══ ТЕКСТ
Юлиан Отступник, Леонардо да-Винчи, Петр Великий. Почему именно эти трое? Помнится, в свое время, когда только намечалась программа труда Мережковского и осуществлена была лишь первая его часть, критика с настойчивым недоумением повторяла этот вопрос. В самом деле, почему эти трое? Если нужны люди могучей духовной борьбы, титанического сомнения или мощной победы веры, резкого проявления духа Христова или антихристова, то можно без труда найти исторические фигуры ничуть не меньшей красочности и ничуть не меньшей характерности для эпохи, которыми можно продолжать эту триаду. Почему не Филон, не Диоклетиан, не Спиноза, не Грозный или Людовик XI, не Вольтер, не Наполеон? Почему, при наличности прочных исторических сближений, поставивших в неразрывную аналогию и связь некоторые имена, история никогда до Мережковского не спаяла этих трех звеньев — Юлиан, Винчи, Петр?
Если Юлиан весь ‘антихристов’, почему бы с ним уж так близко роднить гениального полуязычника Винчи или еще более нашего Петра? Правда, русский реформатор был к церкви и церковному чересчур хладнокровен и безразличен, но все его посягательства на церковь, при всей их бесцеремонности, никогда не были продиктованы пафосом богоборства, а всегда прямым государственным расчетом монарха-практика или своеобразною веселостью настроения.
════
ЧТО НУЖНО СДЕЛАТЬ:
**a)** Выпишите из текста о трилогии Мережковского всех исторических лиц, перечисленных в вопросе, который начинается словами «Почему не Филон».
**b)** Продолжите рассуждение о трилогии Мережковского, начав сразу после его последнего предложения.
Приведённые далее записи получены из другого источника.
══ СОБРАННЫЕ ДАННЫЕ
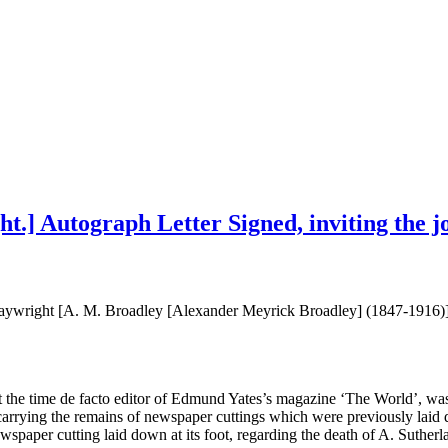
t.] Autograph Letter Signed, inviting the jo
playwright [A. M. Broadley [Alexander Meyrick Broadley] (1847-1916)
t the time de facto editor of Edmund Yates’s magazine ‘The World’, was
arrying the remains of newspaper cuttings which were previously laid d
ewspaper cutting laid down at its foot, regarding the death of A. Suther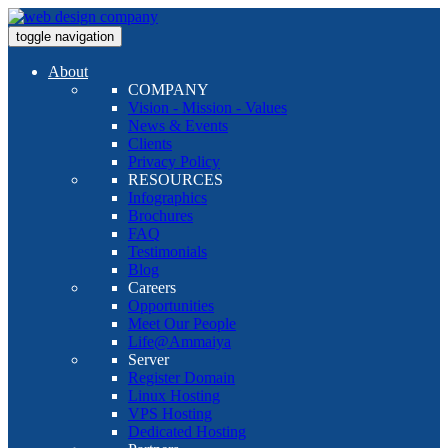
toggle navigation
About
COMPANY
Vision - Mission - Values
News & Events
Clients
Privacy Policy
RESOURCES
Infographics
Brochures
FAQ
Testimonials
Blog
Careers
Opportunities
Meet Our People
Life@Ammaiya
Server
Register Domain
Linux Hosting
VPS Hosting
Dedicated Hosting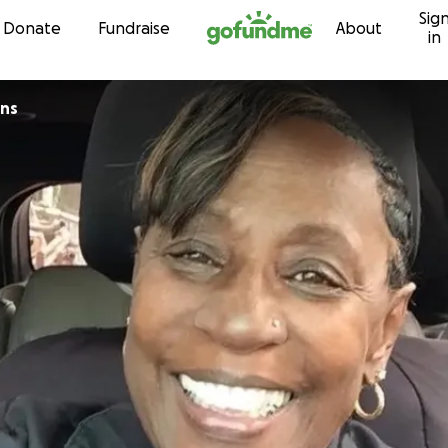
Sig
Skip to content
Donate
Fundraise
About
in
ins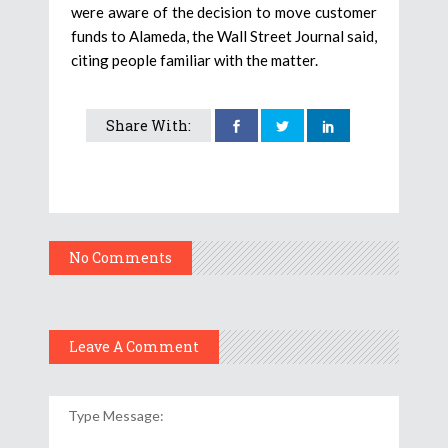
were aware of the decision to move customer
funds to Alameda, the Wall Street Journal said,
citing people familiar with the matter.
Share With:
No Comments
Leave A Comment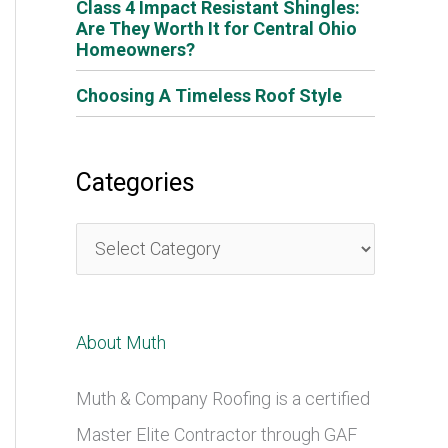
Class 4 Impact Resistant Shingles:
Are They Worth It for Central Ohio
Homeowners?
Choosing A Timeless Roof Style
Categories
C
a
t
About Muth
e
g
Muth & Company Roofing is a certified
o
Master Elite Contractor through GAF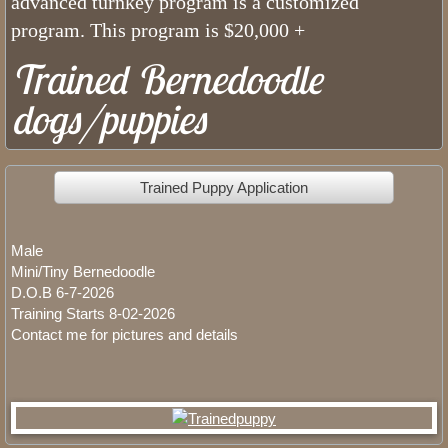
advanced turnkey program is a customized
program. This program is $20,000 +
Jasper Tricolor Mini Bernedoodle
Trained Bernedoodle
Oliver F1B Bernedoodle
dogs/puppies
Bernedoodles
Trained Puppy Application
Ava Medium Bernedoodle
Gwen Mini Bernedoodle
Male
Mini/Tiny Bernedoodle
Maya Merle Mini Bernedoodle
D.O.B 6-7-2026
Training Starts 8-02-2026
Contact me for pictures and details
Hailey F1 Bernedoodle
Poodle Girls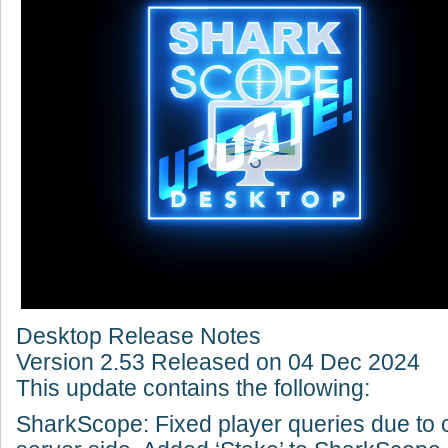
Desktop Release Notes
Version 2.53 Released on 04 Dec 2024
This update contains the following:
SharkScope: Fixed player queries due to 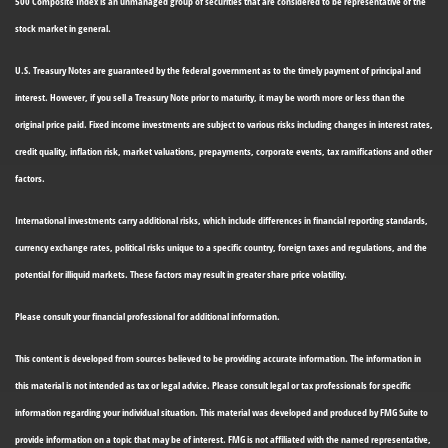
500 Composite Index is an unmanaged group of securities that are considered to be representative of the
stock market in general.
U.S. Treasury Notes are guaranteed by the federal government as to the timely payment of principal and
interest. However, if you sell a Treasury Note prior to maturity, it may be worth more or less than the
original price paid. Fixed income investments are subject to various risks including changes in interest rates,
credit quality, inflation risk, market valuations, prepayments, corporate events, tax ramifications and other
factors.
International investments carry additional risks, which include differences in financial reporting standards,
currency exchange rates, political risks unique to a specific country, foreign taxes and regulations, and the
potential for illiquid markets. These factors may result in greater share price volatility.
Please consult your financial professional for additional information.
This content is developed from sources believed to be providing accurate information. The information in
this material is not intended as tax or legal advice. Please consult legal or tax professionals for specific
information regarding your individual situation. This material was developed and produced by FMG Suite to
provide information on a topic that may be of interest. FMG is not affiliated with the named representative,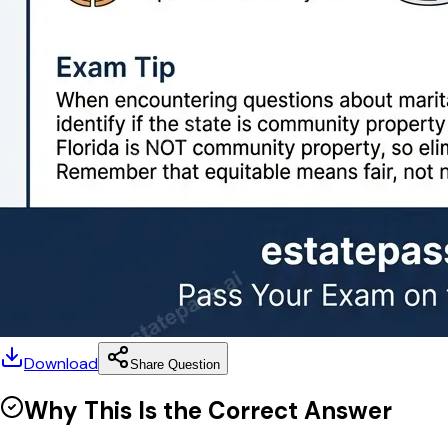
Download
Share Question
Why This Is the Correct Answer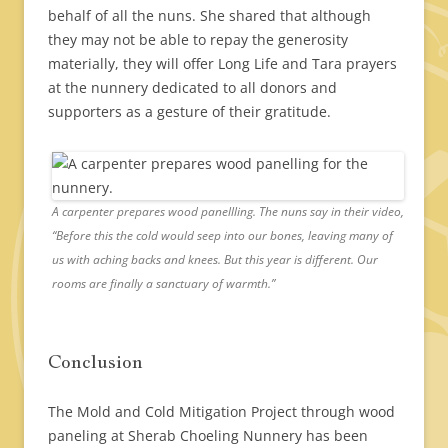
behalf of all the nuns. She shared that although
they may not be able to repay the generosity
materially, they will offer Long Life and Tara prayers
at the nunnery dedicated to all donors and
supporters as a gesture of their gratitude.
A carpenter prepares wood panellling. The nuns say in their video,
“Before this the cold would seep into our bones, leaving many of
us with aching backs and knees. But this year is different. Our
rooms are finally a sanctuary of warmth.”
Conclusion
The Mold and Cold Mitigation Project through wood
paneling at Sherab Choeling Nunnery has been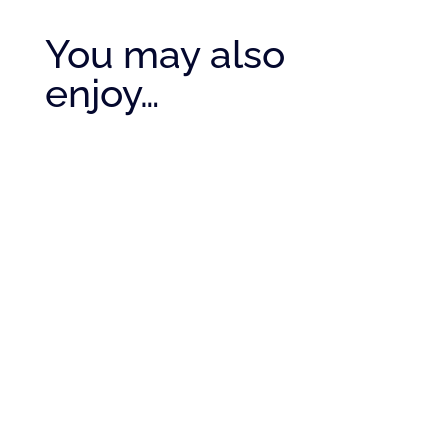
You may also
enjoy…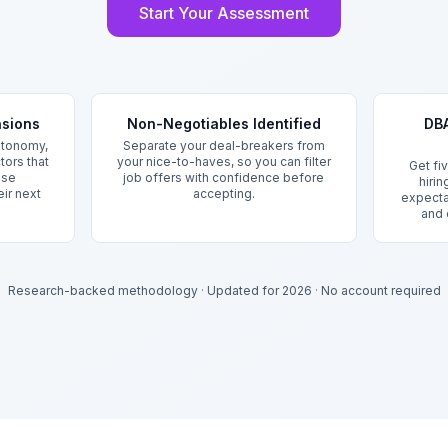
Start Your Assessment
nsions
Non-Negotiables Identified
DBA
utonomy,
Separate your deal-breakers from
tors that
your nice-to-haves, so you can filter
Get fi
ase
job offers with confidence before
hiri
eir next
accepting.
expecta
and 
Research-backed methodology
·
Updated for 2026
·
No account required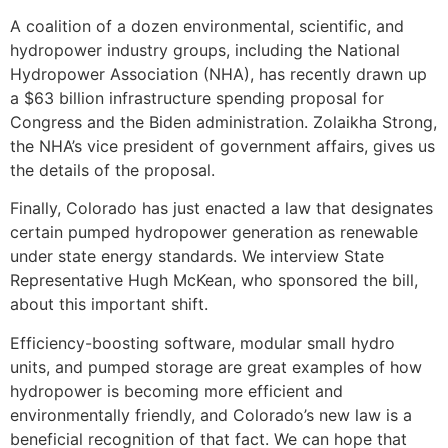
A coalition of a dozen environmental, scientific, and
hydropower industry groups, including the National
Hydropower Association (NHA), has recently drawn up
a $63 billion infrastructure spending proposal for
Congress and the Biden administration. Zolaikha Strong,
the NHA’s vice president of government affairs, gives us
the details of the proposal.
Finally, Colorado has just enacted a law that designates
certain pumped hydropower generation as renewable
under state energy standards. We interview State
Representative Hugh McKean, who sponsored the bill,
about this important shift.
Efficiency-boosting software, modular small hydro
units, and pumped storage are great examples of how
hydropower is becoming more efficient and
environmentally friendly, and Colorado’s new law is a
beneficial recognition of that fact. We can hope that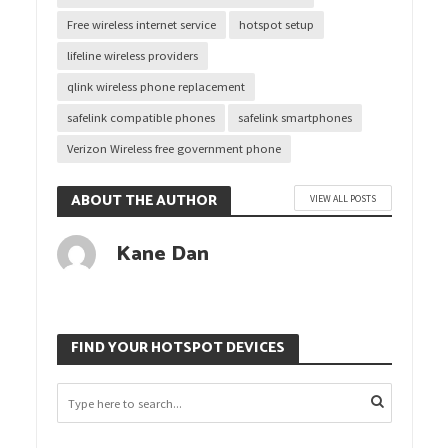
Free wireless internet service
hotspot setup
lifeline wireless providers
qlink wireless phone replacement
safelink compatible phones
safelink smartphones
Verizon Wireless free government phone
ABOUT THE AUTHOR
VIEW ALL POSTS
Kane Dan
FIND YOUR HOTSPOT DEVICES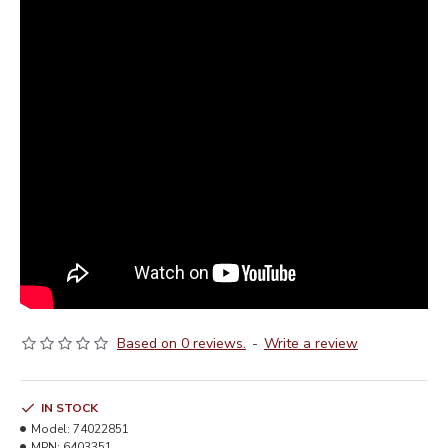
Based on 0 reviews.
-
Write a review
IN STOCK
Model:
74022851
MPN:
6403351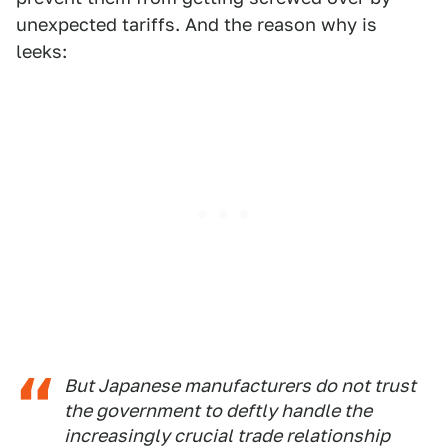
unexpected tariffs. And the reason why is
leeks:
But Japanese manufacturers do not trust
the government to deftly handle the
increasingly crucial trade relationship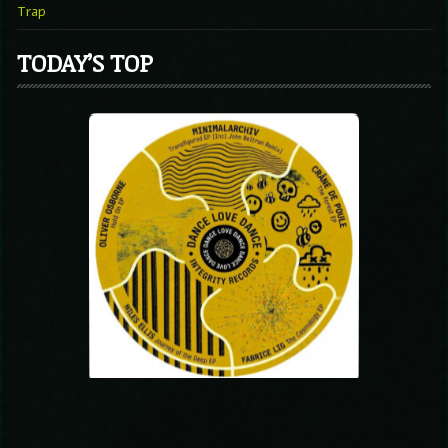
Trap
TODAY’S TOP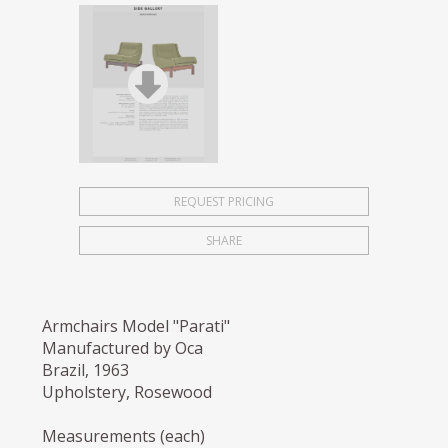
REQUEST PRICING
SHARE
Armchairs Model "Parati"
Manufactured by Oca
Brazil, 1963
Upholstery, Rosewood
Measurements (each)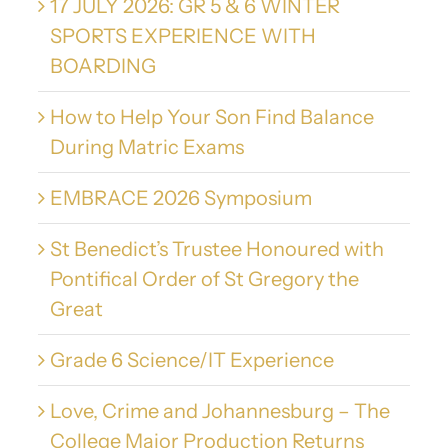
17 JULY 2026: GR 5 & 6 WINTER
SPORTS EXPERIENCE WITH
BOARDING
How to Help Your Son Find Balance
During Matric Exams
EMBRACE 2026 Symposium
St Benedict’s Trustee Honoured with
Pontifical Order of St Gregory the
Great
Grade 6 Science/IT Experience
Love, Crime and Johannesburg – The
College Major Production Returns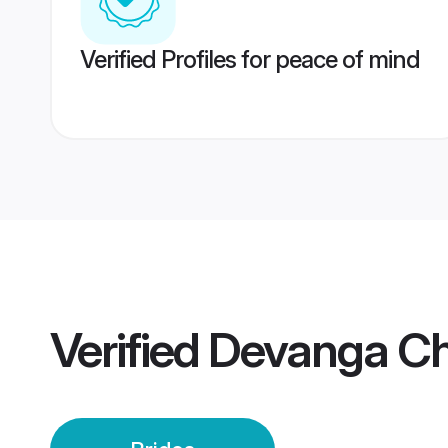
Verified Profiles for peace of mind
Verified
Devanga Ch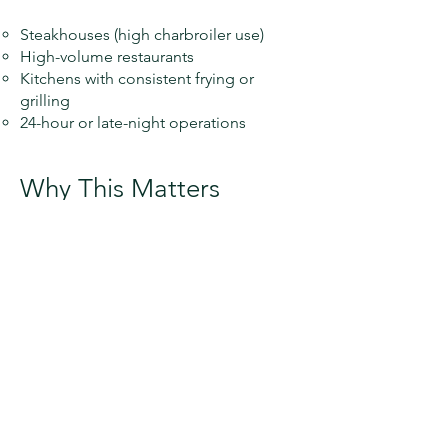
Steakhouses (high charbroiler use)
High-volume restaurants
Kitchens with consistent frying or
grilling
24-hour or late-night operations
Why This Matters
🔥 Grease buildup is one of the
leading causes of commercial kitchen
fires
🛠 Infrequent cleaning can lead to
expensive repairs and roof damage
🚫 Systems that aren’t properly
maintained may fail inspection
⚠️ Fire suppression systems can be
triggered or compromised in
neglected systems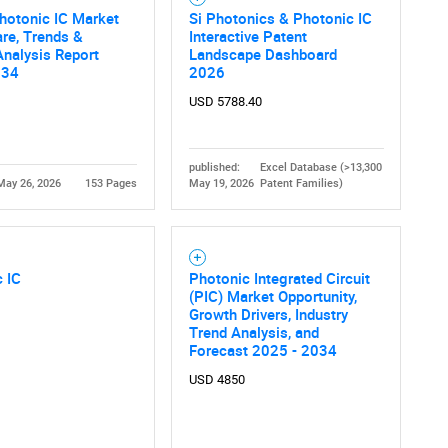
hotonic IC Market
Si Photonics & Photonic IC
are, Trends &
Interactive Patent
nalysis Report
Landscape Dashboard
034
2026
USD 5788.40
published:
Excel Database (>13,300
May 26, 2026
153 Pages
May 19, 2026
Patent Families)
 IC
Photonic Integrated Circuit
(PIC) Market Opportunity,
Growth Drivers, Industry
Trend Analysis, and
Forecast 2025 - 2034
USD 4850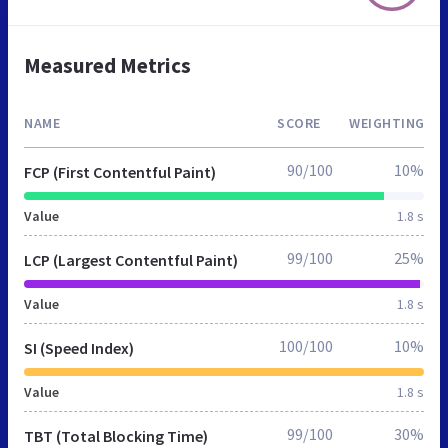
Measured Metrics
NAME
SCORE
WEIGHTING
90/100
10%
FCP (First Contentful Paint)
Value
1.8 s
99/100
25%
LCP (Largest Contentful Paint)
Value
1.8 s
100/100
10%
SI (Speed Index)
Value
1.8 s
99/100
30%
TBT (Total Blocking Time)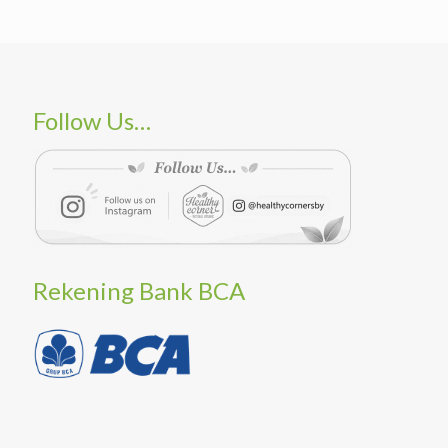
Follow Us…
Rekening Bank BCA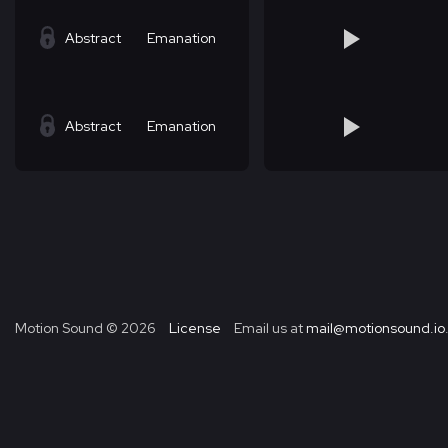
Abstract
Emanation
Abstract
Emanation
Motion Sound ©
2026
License
Email us at
mail@motionsound.io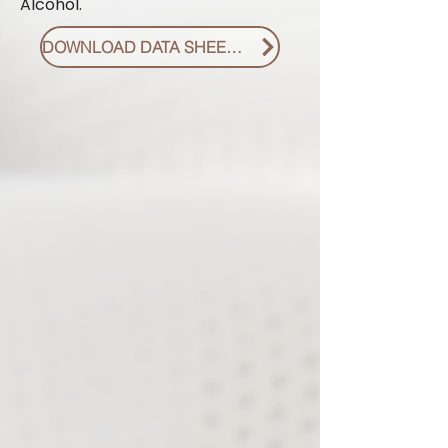
Alcohol.
DOWNLOAD DATA SHEET PDF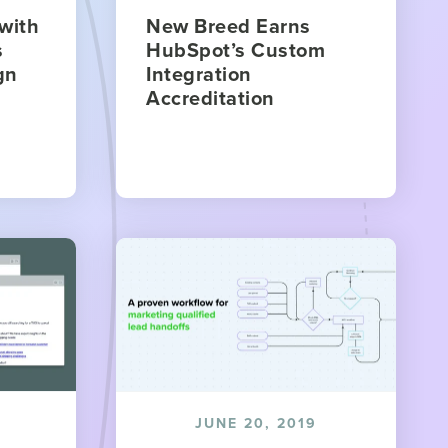
with
New Breed Earns
s
HubSpot’s Custom
gn
Integration
Accreditation
JUNE 20, 2019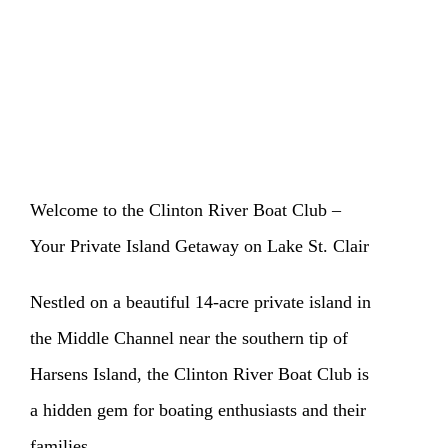
Welcome to the Clinton River Boat Club –
Your Private Island Getaway on Lake St. Clair
Nestled on a beautiful 14-acre private island in
the Middle Channel near the southern tip of
Harsens Island, the Clinton River Boat Club is
a hidden gem for boating enthusiasts and their
families.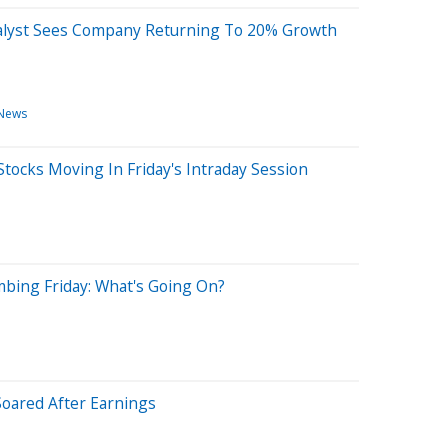
alyst Sees Company Returning To 20% Growth
 News
tocks Moving In Friday's Intraday Session
mbing Friday: What's Going On?
oared After Earnings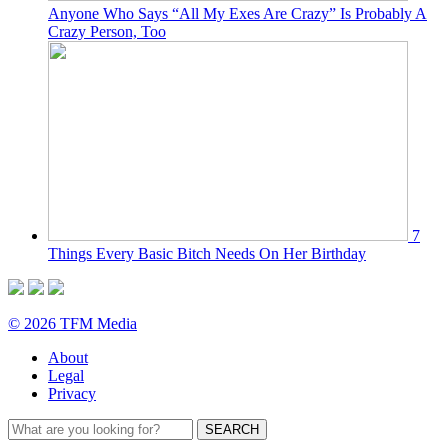
Anyone Who Says “All My Exes Are Crazy” Is Probably A
Crazy Person, Too
7
Things Every Basic Bitch Needs On Her Birthday
© 2026 TFM Media
About
Legal
Privacy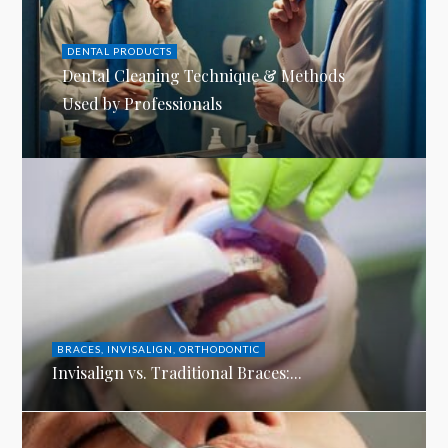
DENTAL PRODUCTS
Dental Cleaning Technique & Methods
Used by Professionals
BRACES
,
INVISALIGN
,
ORTHODONTIC
Invisalign vs. Traditional Braces:...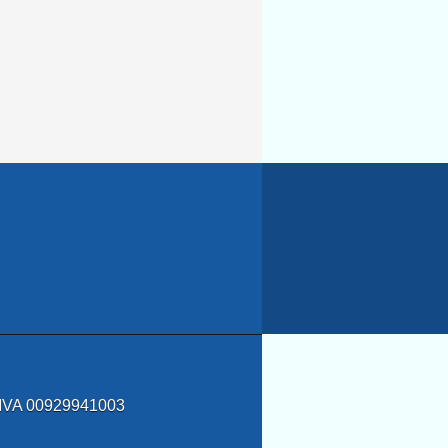
a IVA 00929941003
════
РЕЗУЛЬТАТЫ ПО ПОРЯДКУ:
**a)** Филон, Диоклетиан, Спиноза, Грозный, Людовик XI, Вольтер, Наполеон.

**b)**
Темный народ произвел Петра в антихристы. Разумеется, едва ли на одну минуту мог бы стать на такую точку интеллигентный ум. Разумеется, не мог бы подчиниться такому взгляду Мережковский, великий специалист по части апокалипсиса и антихриста. Однако вы видите Петра в его трилогии звеном, завершающим ту цепь, которая началась Юлианом-Апостатом. Как хотите, в его логических параллелях есть что-то неполно совпадающее, искусственное и более или менее насильственно- подогнанное.

V.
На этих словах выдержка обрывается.